Türkiye’nin modern yüzü
Yıllardır Anadolu Üniversitesi’nin genç nüfusuyla aydınlanan ancak bu özelliğinin yanında hem tarihi değerleri, hem de ülkemize kazandırmış olduğu kültürel ve ekonomik değerleri ile kesinlikle gidip görülmesi gereken yerlerden birisi Eskişehir. Özellikle Cumhuriyetin ilk yıllarından itibaren ekonomik anlamda stratejik bir misyon üstlenen bölge; ağır sanayinin ve havacılığın gelişiminde önemli rol oynadı. İlk yerli otomobilimiz olan Devrim, adı gibi bir değişim getirdi ve bunun tüm ülke sathına yayılmasını sağladı. Bugün gerçekten de şehircilik ve sosyal yaşam bakımından ülkemizin en gözde şehirlerinden biri olan Eskişehir, müzeleriyle, parklarıyla, tarihi bölgeleriyle gezginler için de zengin bir hazine barındırıyor. Bu hazineye sahip olmak için iki günlük bir program tadımlık keşiflerin peşinde olanlar için yeterli olacaktır. Türkiye’nin her yerinden otobüs aracılığıyla şehre kolayca ulaşım sağlanabiliyor. Bunun yanında hızlı tren sayesinde birçok şehirle kısa sürede rahat bir ulaşım sağlamak mümkün. Eskişehir’e hayat veren, güzelliğine güzellik katan Porsuk Çayı, ilk görülmesi gereken yerlerin başında geliyor. Zaten şehrin canlı yüzü, bu çayın merkezden geçen kısmı etrafında konumlanmış durumda. Venedik’teymiş izlenimi veren gondollarla Porsuk Çayı’nda gezintiye çıkmak mümkün. Zaten yerli ve yabancı turistlerin ilk aktivitesi bu oluyor.

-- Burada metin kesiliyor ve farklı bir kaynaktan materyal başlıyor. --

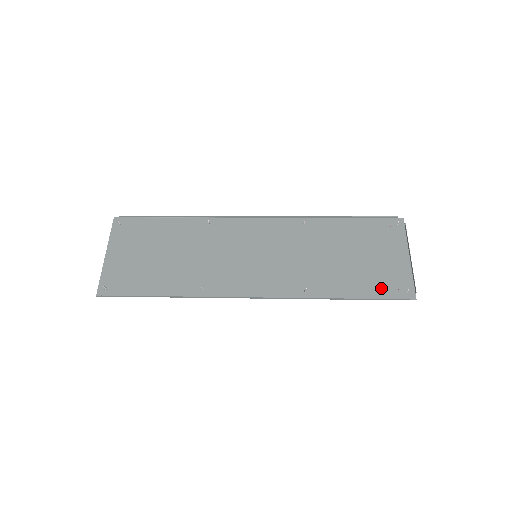
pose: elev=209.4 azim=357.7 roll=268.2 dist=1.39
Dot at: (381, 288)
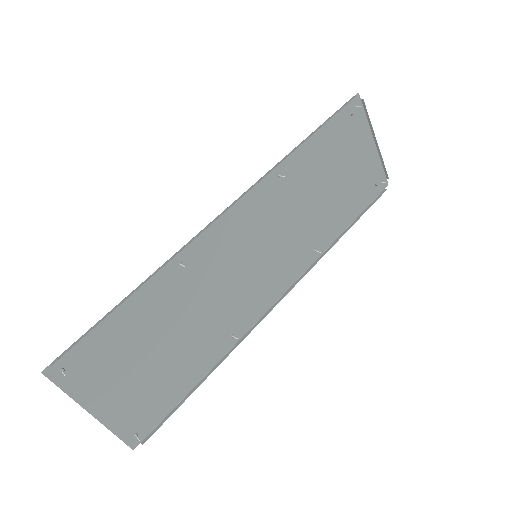
Dot at: (365, 195)
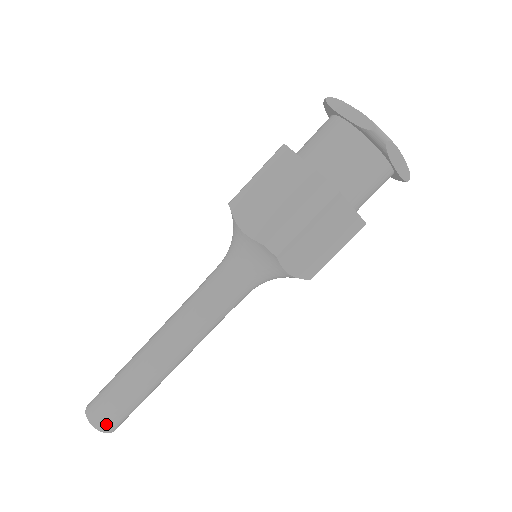
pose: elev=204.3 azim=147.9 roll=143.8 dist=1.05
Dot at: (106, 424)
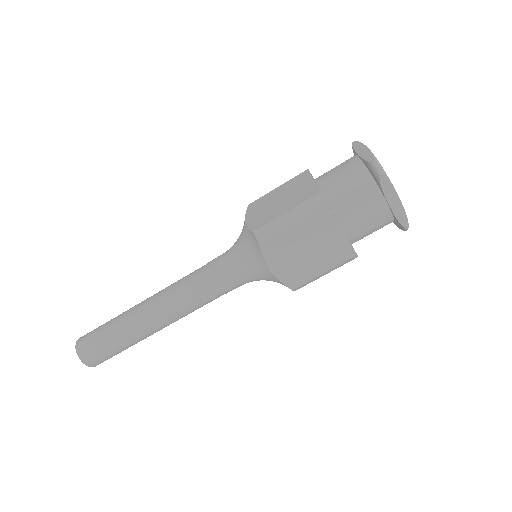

İç Anadolu’da bir iç deniz
Ankara’nın hâlâ bir denizi yok ama Eskişehir’in var. Eskişehir’deki bir diğer gezi noktası olan Kent Park, Türkiye’nin ilk yapay plajına sahip olmasıyla ünlü. Parklar bakımından zengin olan Eskişehir’in en güzel parkı kesinlikle burası. Kent Park ile yaşanası bir şehir olan Eskişehir’in deniz eksikliği giderilmeye çalışılmış. Doğal bir deniz havasından uzak olsa da yazın insanların serinlemesi için kullanışlı bir plaj oluşturulmuş. Ayrıca plaj, biri çocuklar için olmak üzere iki havuza sahip. Kent Park sadece plaj ve havuzla kalmayıp içerisinde gölet, at binme alanı, büfeler ve kapalı havuz da barındırıyor.

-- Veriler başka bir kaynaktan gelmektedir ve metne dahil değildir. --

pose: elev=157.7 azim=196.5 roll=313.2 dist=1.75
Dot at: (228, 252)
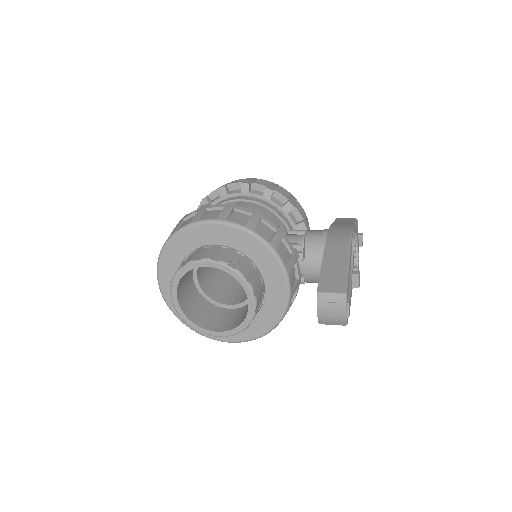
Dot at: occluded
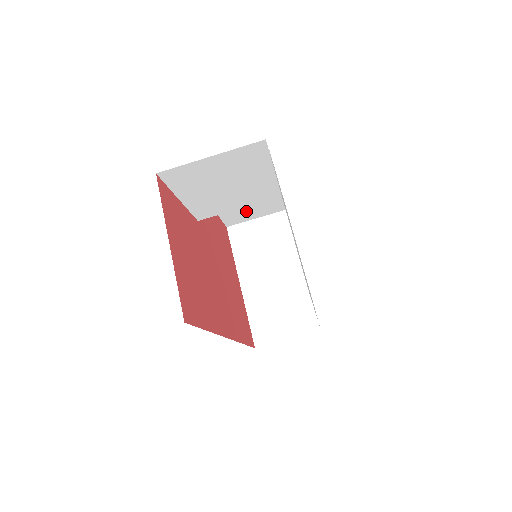
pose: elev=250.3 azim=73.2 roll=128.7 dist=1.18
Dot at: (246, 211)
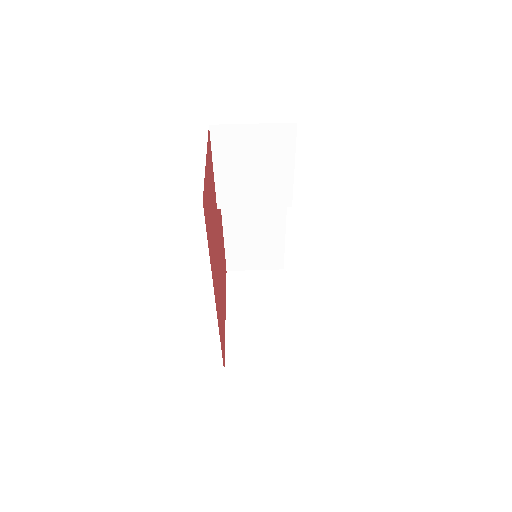
Dot at: (249, 255)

Yüzyıllar öncesine yolculuk; Odunpazarı Evleri
Odunpazarı’nda yer alan Odunpazarı Evleri, şehrin dünya kültür mirasına eklediği en önemli eserler arasında yer alıyor. Tarihten bu yana Evliya Çelebi’nin de içinde bulunduğu pek çok gezgin tarafından övgüyle bahsedilen evler, günümüzde şehrin turizminde büyük öneme sahip. Odunpazarı Evleri’nin bir kısmı halen konut olarak kullanılsa da büyük bir kısmı ufak dükkânlar, müze, kafe, restoran ve butik oteller olarak hizmet veriyor. Şehrin en eski yerleşim alanı olan bu bölgede, günümüzde birçok önemli tarihi ve turistik yapı bulunuyor. Balmumu Heykeller Müzesi’nin de bulunduğu bölgede; Kurşunlu Camii ve Külliyesi, Lületaşı Müzesi, Atlıhan El Sanatları Çarşısı, Çağdaş Cam Sanatları Müzesi, Şelale Park, Osmanlı Evi, Cumhuriyet Tarihi Müzesi, Alaaddin Cami ve Anadolu Üniversitesi Karikatür Müzesi, Eskişehir’in gezilecek yerler listesinin başında yer alıyor.

Odunpazarı Evleri

Evreni Eskişehir’de keşfedebilirsiniz
Eskişehir, ilklerin ve yeniliklerin kenti. Bunu gözlemleyebileceğiniz bir diğer adres de Sazova Bilim Kültür ve Sanat Parkı. İçerisinde birbirinden farklı birçok yapı bulunduran parkta, Masal Şatosu, Uzay Evi, Eti Sualtı Dünyası, Amfi Tiyatro, Korsan Gemisi ve farklı birçok oyun alanı yer alıyor. Bu çekim merkezleriyle Sazova Parkı, hem küçükleri hem de büyükleri heyecanlandıran keyifli sürprizlere ev sahipliği yapıyor.